Return every line of the rows below that contains the word "other".

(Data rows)
----

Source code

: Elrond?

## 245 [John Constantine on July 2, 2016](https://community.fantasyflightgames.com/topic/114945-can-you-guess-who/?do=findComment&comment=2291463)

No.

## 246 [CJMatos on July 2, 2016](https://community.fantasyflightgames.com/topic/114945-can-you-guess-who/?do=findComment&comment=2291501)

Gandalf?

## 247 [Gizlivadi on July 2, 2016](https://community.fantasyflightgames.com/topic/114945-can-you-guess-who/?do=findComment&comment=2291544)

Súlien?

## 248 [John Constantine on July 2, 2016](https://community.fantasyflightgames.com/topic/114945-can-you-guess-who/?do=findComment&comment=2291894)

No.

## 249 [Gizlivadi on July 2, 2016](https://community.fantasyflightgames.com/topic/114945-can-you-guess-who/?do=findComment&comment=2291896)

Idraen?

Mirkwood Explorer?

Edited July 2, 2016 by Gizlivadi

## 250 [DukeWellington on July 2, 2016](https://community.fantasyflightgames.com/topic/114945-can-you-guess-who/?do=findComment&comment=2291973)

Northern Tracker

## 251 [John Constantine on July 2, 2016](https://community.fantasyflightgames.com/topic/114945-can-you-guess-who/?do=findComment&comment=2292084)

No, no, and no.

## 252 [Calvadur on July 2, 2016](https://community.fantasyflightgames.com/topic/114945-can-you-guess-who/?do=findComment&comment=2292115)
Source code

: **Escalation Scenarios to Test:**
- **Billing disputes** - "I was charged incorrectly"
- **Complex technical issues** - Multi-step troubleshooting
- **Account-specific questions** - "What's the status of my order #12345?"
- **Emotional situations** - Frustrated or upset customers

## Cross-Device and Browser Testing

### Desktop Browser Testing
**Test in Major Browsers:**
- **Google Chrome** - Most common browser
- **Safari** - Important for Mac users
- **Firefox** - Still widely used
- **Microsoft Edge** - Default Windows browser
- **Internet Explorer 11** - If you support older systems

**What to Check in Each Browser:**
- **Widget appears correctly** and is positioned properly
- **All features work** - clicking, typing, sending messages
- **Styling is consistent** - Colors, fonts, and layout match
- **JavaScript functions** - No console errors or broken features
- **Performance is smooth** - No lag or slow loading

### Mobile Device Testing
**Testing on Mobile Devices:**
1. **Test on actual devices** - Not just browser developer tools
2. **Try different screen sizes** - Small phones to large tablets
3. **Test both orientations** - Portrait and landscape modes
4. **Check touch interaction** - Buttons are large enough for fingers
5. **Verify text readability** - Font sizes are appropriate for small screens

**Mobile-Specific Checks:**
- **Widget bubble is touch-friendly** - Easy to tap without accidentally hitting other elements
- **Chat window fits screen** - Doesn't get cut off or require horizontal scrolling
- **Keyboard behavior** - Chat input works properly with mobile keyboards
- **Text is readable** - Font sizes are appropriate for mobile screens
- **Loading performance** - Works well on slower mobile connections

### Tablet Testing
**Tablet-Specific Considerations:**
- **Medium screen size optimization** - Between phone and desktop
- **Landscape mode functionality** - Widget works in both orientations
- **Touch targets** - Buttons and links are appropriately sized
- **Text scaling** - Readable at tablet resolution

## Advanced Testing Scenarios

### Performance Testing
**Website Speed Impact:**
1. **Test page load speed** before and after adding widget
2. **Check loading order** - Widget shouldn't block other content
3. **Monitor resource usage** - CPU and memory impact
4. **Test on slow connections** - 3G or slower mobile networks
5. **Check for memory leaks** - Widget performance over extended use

----

SOLUTION FOR THIS PROBLEM:
- **Widget bubble is touch-friendly** - Easy to tap without accidentally hitting other elements
2. **Check loading order** - Widget shouldn't block other content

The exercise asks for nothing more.